We’re two Northwest-born pals, Sara and James, and Falling Tide Press began as a hobby of ours! A photographer/beach naturalist (Sara) and writer/artist (James), we often join gatherings at another friend’s family property in the San Juan Islands, which includes a stretch of private beach where all kinds of interesting things wash up—including many different kinds of seaweed native to the Salish Sea.
On one of those trips a few years ago, we made a simple press to try our hand at collecting and pressing some of these beautiful algae. (Seaweed pressing is a preservative art practice, similar to flower pressing, that was very popular in Victorian England; many great examples of the craft, dating back over 150 years, are still around today.) We loved the results, our friends did too, and so we kept at it!
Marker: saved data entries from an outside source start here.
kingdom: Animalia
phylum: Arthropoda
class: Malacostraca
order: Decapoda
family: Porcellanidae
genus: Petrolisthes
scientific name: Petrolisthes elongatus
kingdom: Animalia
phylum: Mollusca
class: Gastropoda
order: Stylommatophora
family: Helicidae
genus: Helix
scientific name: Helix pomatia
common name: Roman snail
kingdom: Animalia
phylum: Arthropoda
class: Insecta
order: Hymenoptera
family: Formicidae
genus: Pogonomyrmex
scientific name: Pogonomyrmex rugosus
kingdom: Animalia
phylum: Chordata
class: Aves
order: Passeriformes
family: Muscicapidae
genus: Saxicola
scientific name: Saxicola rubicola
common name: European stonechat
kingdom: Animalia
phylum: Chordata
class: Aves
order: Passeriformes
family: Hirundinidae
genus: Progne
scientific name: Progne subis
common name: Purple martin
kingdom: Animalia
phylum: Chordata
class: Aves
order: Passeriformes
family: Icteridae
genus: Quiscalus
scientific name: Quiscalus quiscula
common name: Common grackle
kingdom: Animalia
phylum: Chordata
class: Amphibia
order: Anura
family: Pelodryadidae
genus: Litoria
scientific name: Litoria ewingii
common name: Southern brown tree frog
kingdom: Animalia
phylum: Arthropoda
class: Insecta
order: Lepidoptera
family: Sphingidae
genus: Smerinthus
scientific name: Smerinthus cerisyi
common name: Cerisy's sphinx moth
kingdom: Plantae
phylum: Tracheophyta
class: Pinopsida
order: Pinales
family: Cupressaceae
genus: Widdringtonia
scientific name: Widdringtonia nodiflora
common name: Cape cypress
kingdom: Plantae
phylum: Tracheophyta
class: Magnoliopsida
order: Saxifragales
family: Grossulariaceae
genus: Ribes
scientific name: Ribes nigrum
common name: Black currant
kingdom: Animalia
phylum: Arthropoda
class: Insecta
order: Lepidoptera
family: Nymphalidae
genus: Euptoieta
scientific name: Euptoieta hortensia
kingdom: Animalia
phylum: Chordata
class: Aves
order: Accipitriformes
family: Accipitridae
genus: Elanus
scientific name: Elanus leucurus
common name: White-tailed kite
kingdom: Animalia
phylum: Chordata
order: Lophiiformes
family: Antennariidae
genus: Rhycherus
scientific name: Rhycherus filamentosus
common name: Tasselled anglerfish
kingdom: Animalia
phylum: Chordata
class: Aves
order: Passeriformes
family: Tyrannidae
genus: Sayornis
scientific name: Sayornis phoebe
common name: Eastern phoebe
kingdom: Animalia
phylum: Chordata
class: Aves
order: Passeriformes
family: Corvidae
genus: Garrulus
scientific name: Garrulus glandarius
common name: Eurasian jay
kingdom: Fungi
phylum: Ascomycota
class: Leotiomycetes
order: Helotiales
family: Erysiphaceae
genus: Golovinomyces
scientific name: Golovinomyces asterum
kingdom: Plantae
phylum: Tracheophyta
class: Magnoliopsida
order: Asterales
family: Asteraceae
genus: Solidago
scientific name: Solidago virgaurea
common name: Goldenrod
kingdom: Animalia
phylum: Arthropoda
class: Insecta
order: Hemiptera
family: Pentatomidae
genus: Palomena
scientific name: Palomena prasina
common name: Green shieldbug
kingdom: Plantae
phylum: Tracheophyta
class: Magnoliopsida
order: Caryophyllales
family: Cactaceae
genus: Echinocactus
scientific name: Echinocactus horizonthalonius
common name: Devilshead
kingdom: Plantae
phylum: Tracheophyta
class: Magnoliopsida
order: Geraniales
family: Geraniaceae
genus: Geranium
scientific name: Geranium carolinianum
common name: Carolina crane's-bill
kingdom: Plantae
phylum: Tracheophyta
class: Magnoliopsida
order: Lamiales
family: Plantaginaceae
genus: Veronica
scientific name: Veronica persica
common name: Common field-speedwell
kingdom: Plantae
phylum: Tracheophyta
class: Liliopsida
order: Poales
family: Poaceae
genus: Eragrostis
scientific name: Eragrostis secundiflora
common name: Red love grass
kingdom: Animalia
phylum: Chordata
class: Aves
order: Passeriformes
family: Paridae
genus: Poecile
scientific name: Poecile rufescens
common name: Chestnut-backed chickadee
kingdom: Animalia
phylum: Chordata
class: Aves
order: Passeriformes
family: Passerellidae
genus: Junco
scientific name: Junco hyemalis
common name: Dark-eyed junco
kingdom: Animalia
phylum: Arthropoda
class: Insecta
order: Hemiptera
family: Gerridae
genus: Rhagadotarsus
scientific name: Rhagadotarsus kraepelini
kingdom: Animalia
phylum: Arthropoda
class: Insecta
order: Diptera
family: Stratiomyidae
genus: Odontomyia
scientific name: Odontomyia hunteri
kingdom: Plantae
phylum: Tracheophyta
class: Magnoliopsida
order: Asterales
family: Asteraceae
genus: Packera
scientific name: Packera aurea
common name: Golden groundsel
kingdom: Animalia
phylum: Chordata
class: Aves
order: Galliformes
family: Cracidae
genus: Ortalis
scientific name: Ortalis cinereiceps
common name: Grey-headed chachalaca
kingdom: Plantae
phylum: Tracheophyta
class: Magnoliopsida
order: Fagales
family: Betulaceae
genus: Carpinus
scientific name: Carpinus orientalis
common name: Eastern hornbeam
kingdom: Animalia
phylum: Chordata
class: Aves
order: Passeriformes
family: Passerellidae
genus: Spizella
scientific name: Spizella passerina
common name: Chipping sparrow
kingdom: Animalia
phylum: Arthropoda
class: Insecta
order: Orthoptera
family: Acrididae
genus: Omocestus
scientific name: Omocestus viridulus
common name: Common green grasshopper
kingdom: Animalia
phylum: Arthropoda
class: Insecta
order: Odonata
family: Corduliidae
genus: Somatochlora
All of our collected seaweed is native to the Northwest and hand-gathered by us from the ocean wrack line (the line of washed-up debris left behind by a receding, or falling, tide) on private property. To keep our practice sustainable and environmentally friendly:
· We leave living algae alone. We don’t collect any seaweed that’s still attached by a holdfast (root like structure) to rocks or plants, or damage living seaweed during collection.
· We don’t gather algae that show signs of other life. Even dead seaweed is often home to other living things—including marine eggs or animals like bryozoan—so we inspect our seaweed for life, and if we find it, we let it be.
· We watch out for hitchhikers. We carefully rinse all gathered seaweed free of any tiny critters before taking it away from the beach.